Wednesday, August 30, 2006

Bye, bye love


Today I begin the process of grief as I embark on the journey of bidding farewell to one of my loved ones. We have been on many varied journeys throughout the course of our lives. Sometimes through stormy times (rain, snow and hail) and sometimes in the relative difficulty of high places followed by deep valleys (more difficult for me than her). I have held her tightly when the journey has taken us through some sharp and unexpected turns. She has been brave as she leans into the wind and holds firm.

I am willing to let her go, no, I must let her go. She will find someone else, and my heartcry is that she will be loved even as she knew I loved her. Her greatest gift to me was the freedom she brought into my life to live on a higher plane!

I will remember her as I let her go - as I watch her open her arms for another.
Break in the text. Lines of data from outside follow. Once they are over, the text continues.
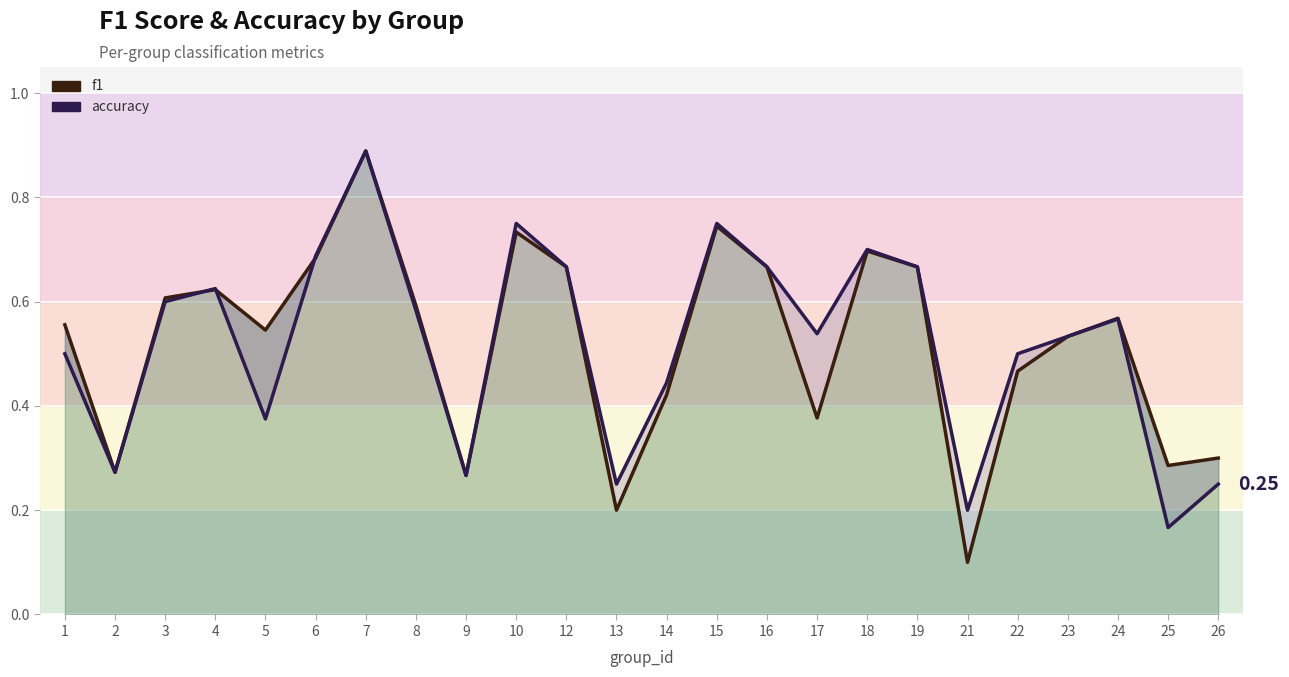

At which category does f1 reach its first local valley?

2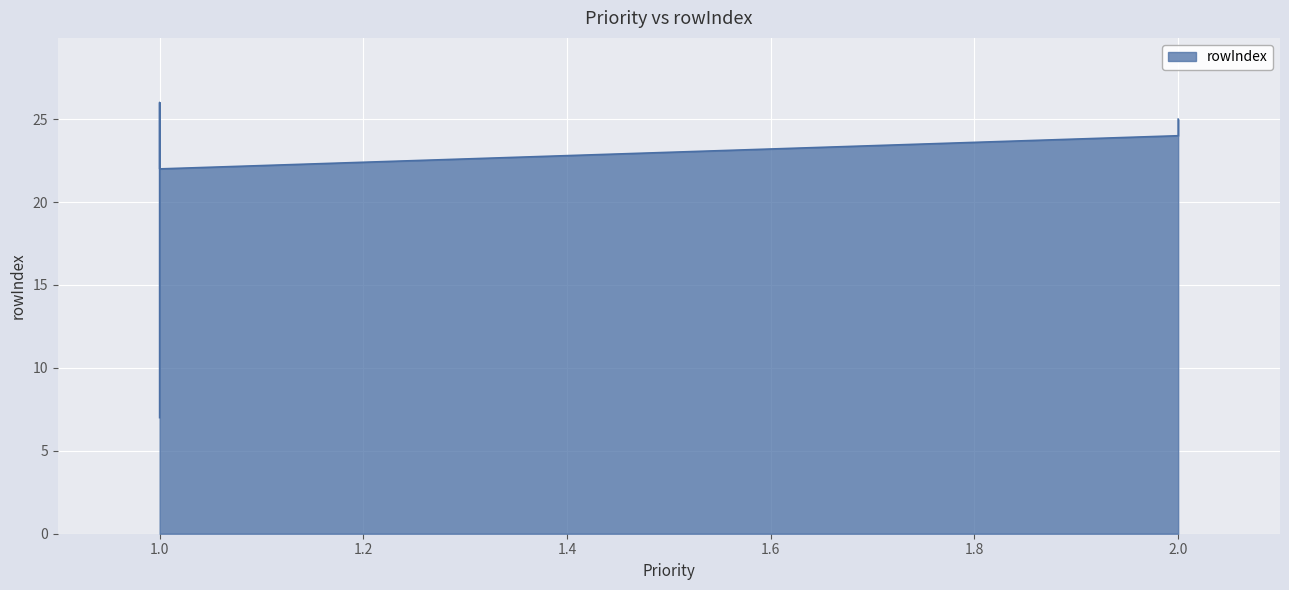

What is the value of the 4th point from the left?

24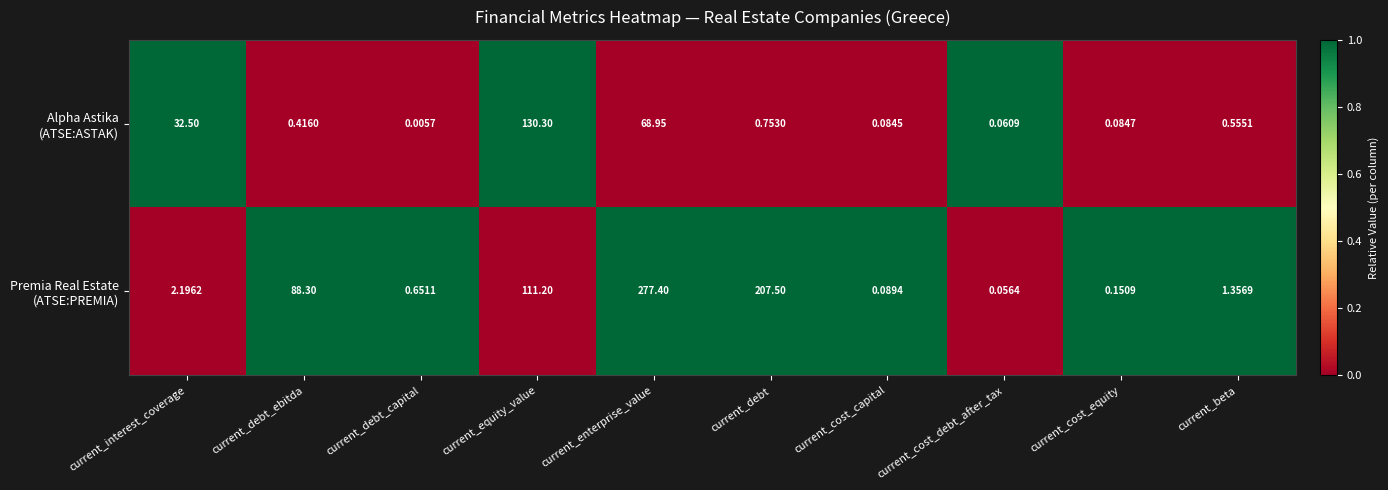

At which category is the sum across all series the highest?

current_enterprise_value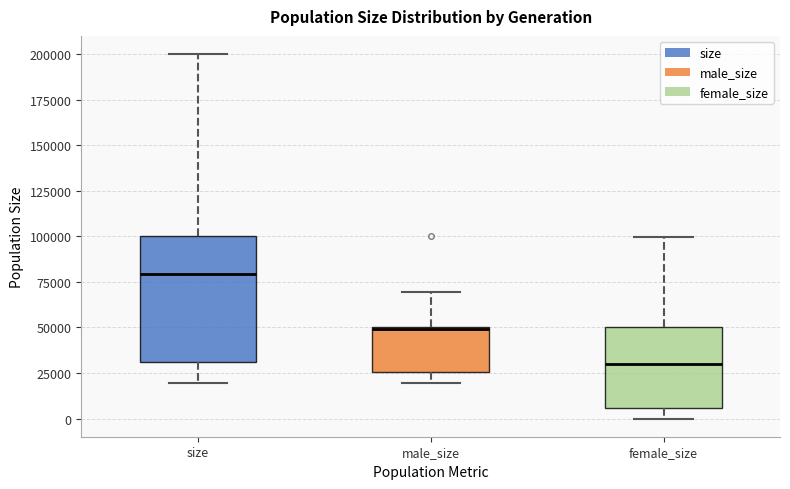

Where does the lower whisker of the box for male_size end on the y-axis? The values are not printed on the chart, so give them approximately, as read against the axis.

20000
We have bid farewell, although I continue to pass her present resting place, wondering, will there be another - will she be abandoned?

The disbelief and anger is there no longer. I know the grief process will continue unabated deep in my soul in the days that lie ahead.
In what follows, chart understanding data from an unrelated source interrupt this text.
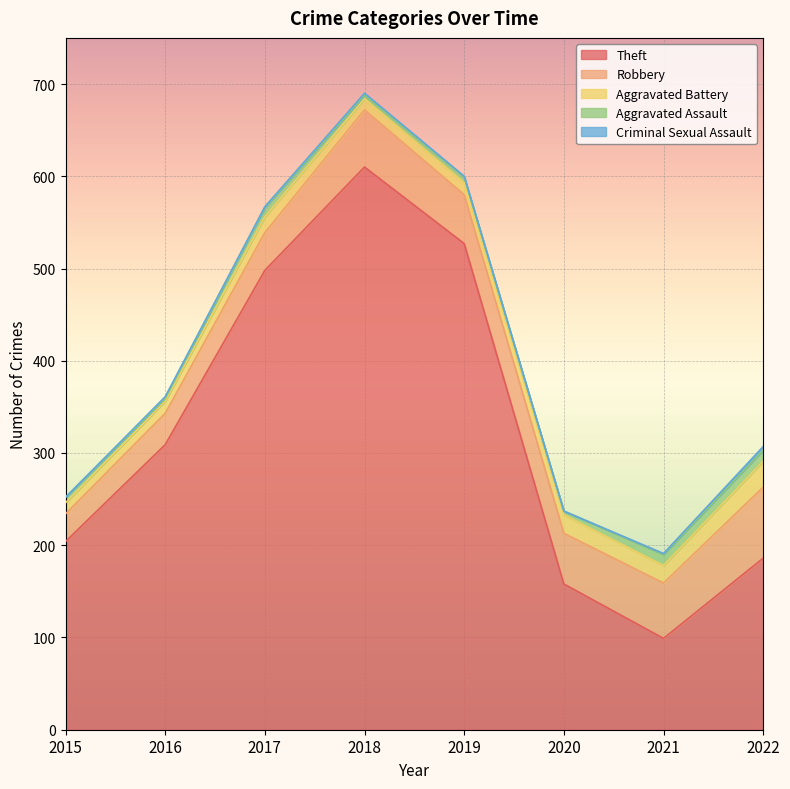

List the labels in order of Robbery value, largest first.

2022, 2018, 2021, 2020, 2019, 2017, 2016, 2015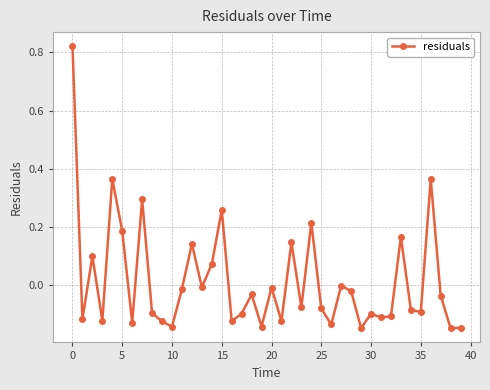

How many interior local peaks (higher than both neighbors) does the data have?

13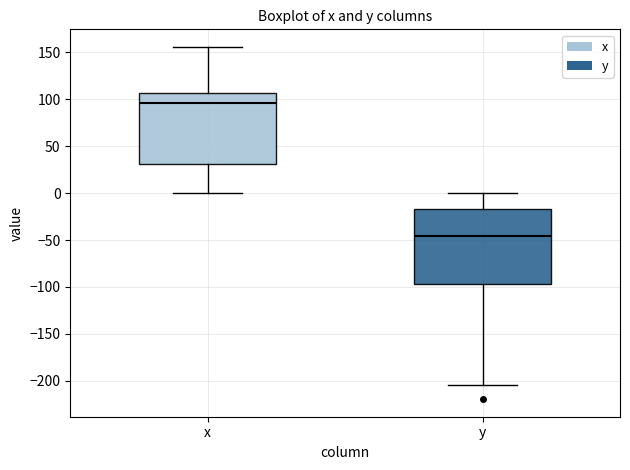

Reading left to right, read every box against the y-axis: the position of its median line, the range the box covers, and the ends of its whiskers. The values are not printed on the chart, so give them approximately, as read against the axis.

x: median 95, box 30 to 105, whiskers 0 to 155
y: median -45, box -95 to -15, whiskers -205 to 0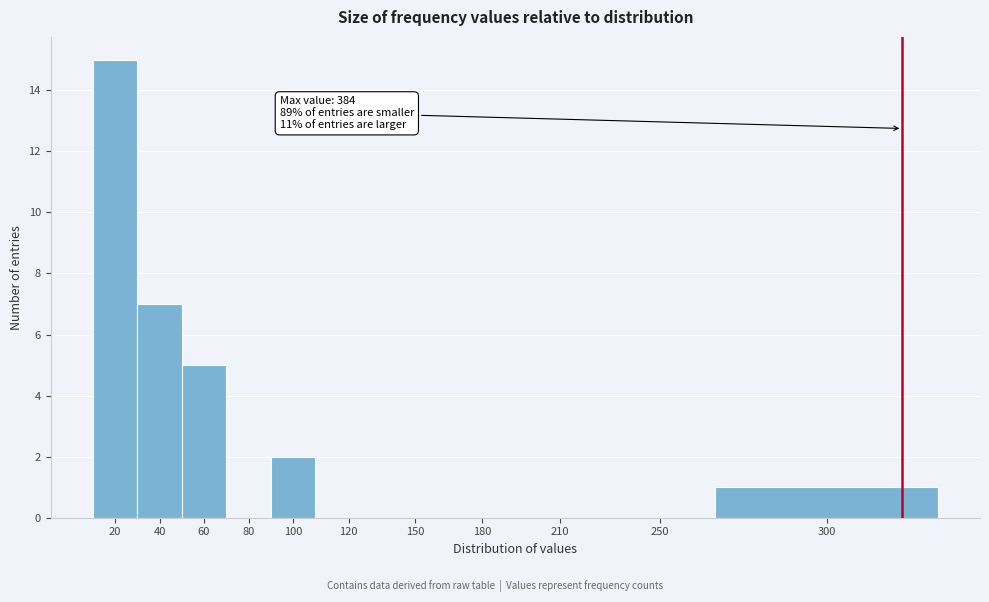

Reading right to left, list all the values displayed in this chart.

300=1	250=0	210=0	180=0	150=0	120=0	100=2	80=0	60=5	40=7	20=15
Farewell, I will always remember you. Go forth into the arms of another and continue your journey of pure joy.

Monday, August 28, 2006

Where we worship


WORSHIP AND CONSUMERISM

I was interested again as I visited two places of worship yesterday (Sunday) to compare the people. The first place was a church at a time when many I saw at the next place were most probably still sleeping. At church many were elderly, dressed fairly formally (I looked resplendent in my suit, of course) and while they spoke freely to each other and there was some laughter in their interactions most people were fairly somber and serious. They did not look as if they were enjoying themselves!
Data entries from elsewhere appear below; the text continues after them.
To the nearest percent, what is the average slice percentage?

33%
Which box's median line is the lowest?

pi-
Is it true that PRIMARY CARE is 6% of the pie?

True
I then went to the shopping mall. The music playing through the system was pleasant and the people looked happy. It would appear that "shopping", and being together with loved ones and family in a mall was a more relaxed and more enjoyable experience than being in church.

I guess it continues to reinforce my view that for a large part of the population consumenrism is a far more popular spirituality than anything churches/mosques/synagogues are offering. The religious communities that are growing in number attempt to reflect the consumer approach that meets many peoples spirituality. I am concerned at how pervasive this superficial spirituality is among all people - accross all socio-economic categories. The capitalists prey on anyone with a buck to spend. Morality and responsiblity in our capitalist world continues to exploit all people who are desparate for a better life economically.

There has to be another way.

Thursday, August 24, 2006

My first blog

AN ANNIVERSARY

Here I sit, in virgin territory, as I post my first blog. It is a special day today. Exactly one year ago, to the day, my wife had a large tumour removed from her brain. A non-malignant acoustic neuroma (that's as far as my medical technical jargon goes) on the right side of her brain, touching the brain stem, about the size of a tennis ball was "debulked" in an 11 hour operation by two amazing neurosurgeons. Subsequently she has had radiostatic radiation that has, hopefully, necrotised the remaining tumour that could not be removed for fear of paralysis to the face. The only lasting effect is a scar hidden by her hair, some lack of feeling on her face and complete loss of hearing in her right ear (mostly used to her own advantage through a complicated process referred to as selective hearing). All a small price to pay for the wonderful joy of having her here with us.

Today I will continue to celebrate life, to live fully and laugh much.